Art surpasses philosophical thought and actual life

[…] it is usually through artistic expression that the highest values acquire permanent significance and the force which moves mankind. Art has a limitless power of converting the human soul—a power which the Greeks called pyschagogia. For  art alone possesses the two essentials of educational influence—universal significance and immediate appeal. By uniting these two methods of influencing the mind, it surpasses both philosophical thought and actual life. Life has immediate appeal, but the events of life lack universal significance: they have too many accidental accompaniments to create a truly deep and lasting impression on the soul. Philosophy and abstract thought do attain to universal significance: they deal with the essence of things; yet they affect none but the man who can use his own experience to inspire them with the vividness and intensity of personal life. Thus, poetry has the advantage over both the universal teachings of abstract reason and the accidental events of individual experience. It is more philosophical than life (if we may use Aristotle’s famous epigram in a wider sense), but it’s also, because of its concentrated spiritual actuality, more lifelike than philosophy.

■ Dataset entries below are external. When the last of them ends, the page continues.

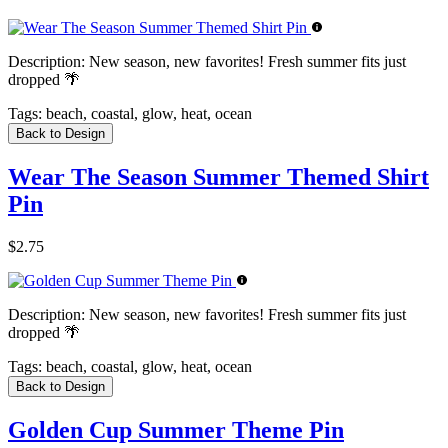
Description:
New season, new favorites! Fresh summer fits just
dropped 🌴
Tags:
beach, coastal, glow, heat, ocean
Back to Design
Wear The Season Summer Themed Shirt
Pin
$2.75
Description:
New season, new favorites! Fresh summer fits just
dropped 🌴
Tags:
beach, coastal, glow, heat, ocean
Back to Design
Golden Cup Summer Theme Pin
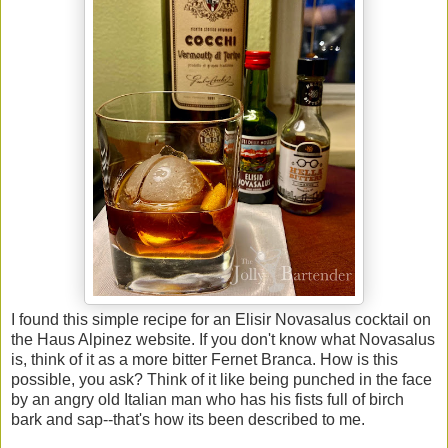
I found this simple recipe for an Elisir Novasalus cocktail on
the Haus Alpinez website. If you don't know what Novasalus
is, think of it as a more bitter Fernet Branca. How is this
possible, you ask? Think of it like being punched in the face
by an angry old Italian man who has his fists full of birch
bark and sap--that's how its been described to me.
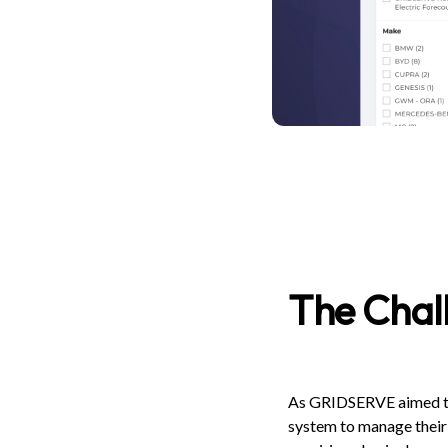
The Chal
As GRIDSERVE aimed to g
system to manage their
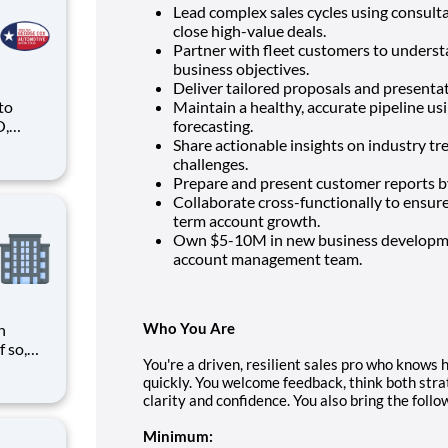
Lead complex sales cycles using consul
close high-value deals.
Partner with fleet customers to underst
business objectives.
Deliver tailored proposals and presenta
 to
Maintain a healthy, accurate pipeline usi
O,
forecasting.
Share actionable insights on industry tr
ike
challenges.
Prepare and present customer reports by
Collaborate cross-functionally to ensur
term account growth.
Own $5-10M in new business developmen
account management team.
Who You Are
n
You're a driven, resilient sales pro who knows 
need
quickly. You welcome feedback, think both stra
tween
clarity and confidence. You also bring the follo
d with
Minimum:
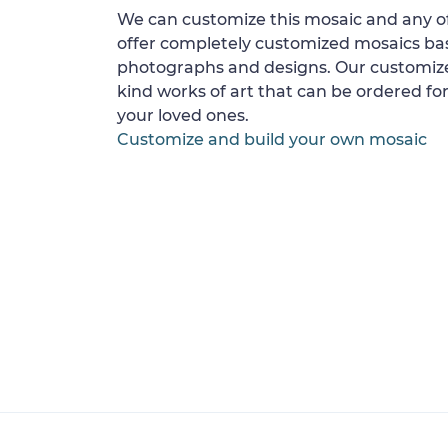
We can customize this mosaic and any of
offer completely customized mosaics b
photographs and designs. Our customize
kind works of art that can be ordered for
your loved ones.
Customize and build your own mosaic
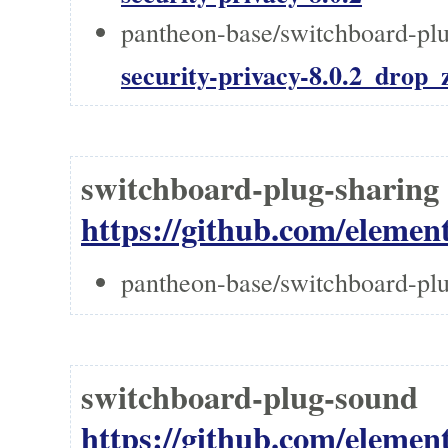
pantheon-base/switchboard-plug
security-privacy-8.0.2_drop_z
switchboard-plug-shari
https://github.com/element
pantheon-base/switchboard-plu
switchboard-plug-sou
https://github.com/elemen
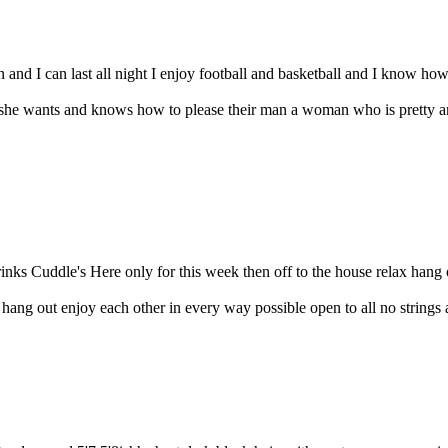
and I can last all night I enjoy football and basketball and I know how 
e wants and knows how to please their man a woman who is pretty and
inks Cuddle's Here only for this week then off to the house relax hang 
ng out enjoy each other in every way possible open to all no strings att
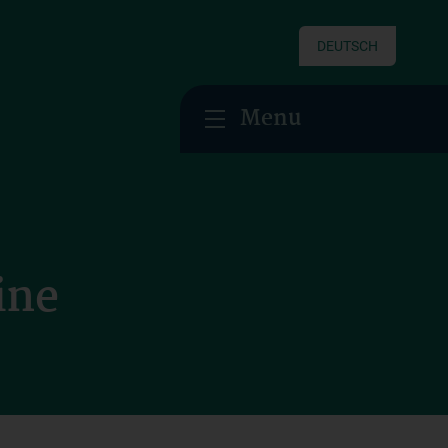
DEUTSCH
Menu
ine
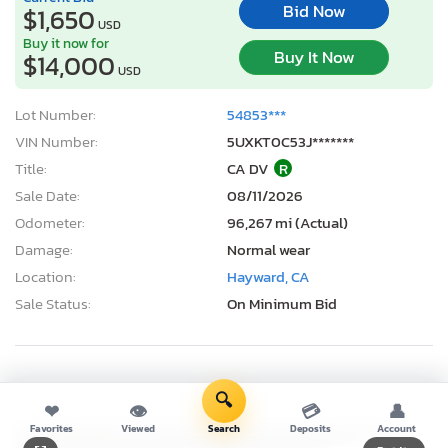
Bid Now
$1,650
USD
Buy it now for
Buy It Now
$14,000
USD
Lot Number:
54853***
VIN Number:
5UXKT0C53J*******
Title:
CA DV
R
Sale Date:
08/11/2026
Odometer:
96,267 mi (Actual)
Damage:
Normal wear
Location:
Hayward, CA
Sale Status:
On Minimum Bid
2025 Lucid Motors Air Pure
🔍
❤
👁
💳
👤
Favorites
Viewed
Search
Deposits
Account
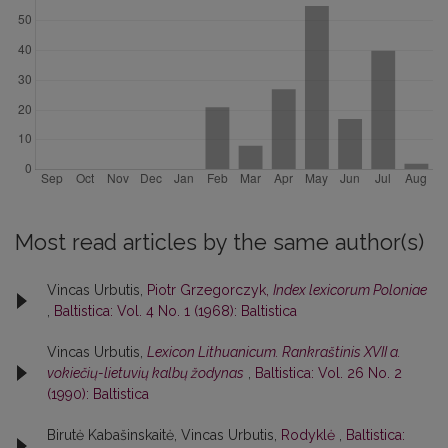
Most read articles by the same author(s)
Vincas Urbutis,
Piotr Grzegorczyk,
Index lexicorum Poloniae
,
Baltistica: Vol. 4 No. 1 (1968): Baltistica
Vincas Urbutis,
Lexicon Lithuanicum. Rankraštinis XVII a.
vokiečių-lietuvių kalbų žodynas
,
Baltistica: Vol. 26 No. 2
(1990): Baltistica
Birutė Kabašinskaitė, Vincas Urbutis,
Rodyklė
,
Baltistica:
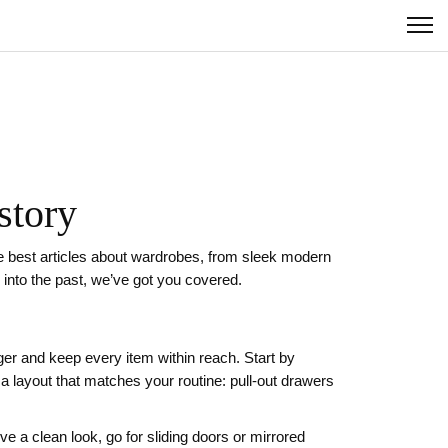
story
he best articles about wardrobes, from sleek modern
 into the past, we’ve got you covered.
er and keep every item within reach. Start by
layout that matches your routine: pull‑out drawers
ve a clean look, go for sliding doors or mirrored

Werner Jaeger, Paideia: The Ideals of Greek Culture. trans. Gilbert Highet

Some Well-Intentioned Reading Ideas for 2016

On the last winter solstice I posted some well-intentioned reading ideas for 2015. I always intend to read fewer new (to me) writers to concentrate on my old chestnuts and I closed gaps in my reading of Mann, Coetzee, Handke, Virginia Woolf and Sebald. Even the minor works of great writers display brilliance and this intention to read deeply and not broadly continues. I’m looking forward to new books from Anne Carson, Geoff Dyer and Jan Wilm’s Coetzee study.

In my year in reading post I wrote of the thrill of discovering Brophy, Welch and Espedal; each writer will undoubtedly make up some of what I read next year. I’m also looking forward to reading more Han Kang, Wolfgang Hilbig, Giorgio Agamben, Pascal Quignard and Ivan Vladislavic, all who produced books that moved me in some way this year.

Writers I don’t yet know but expect to sample in 2016 include Janice Lee, Jean Rhys, Werner Jaeger, Ivan Goncharov, Philippe Jaccottet, Hans Magnus Enzensberger, Ingeborg Bachmann, Claude Cahun, Robert Gál, Yves Bonnefoy and Peter Weiss. There’ll be others but these are in my sights at the moment.

At the moment my mind is anchored in ancient Greece and Rome. My reading year is coming to an end with Giorgio Agamben’s and Monica Ferrando’s The Unspeakable Girl, a work of some power published by the brilliant Seagull Books, and Pascal Quignard’s Sex and Terror, which feels like the only book one could read after The Unspeakable Girl.

My inclination at the moment is to dwell in antiquity for some time, perhaps read Chapman’s Homer, which shaped Troilus and Cressida. I’ve acquired some Loebs and assorted ancient Greek plays that I may make time for over the Christmas break. Being overwhelmed by Troilus and Cressida convinces me that I must fill in some of my reading gaps in Shakespeare’s oeuvre.

The fault and glimpse of newness often leads me astray so expect distractions. If the year ahead holds surprises as great as Brigid Brophy, Denton Welch and Tomas Espedal I’ll be a fortunate reader.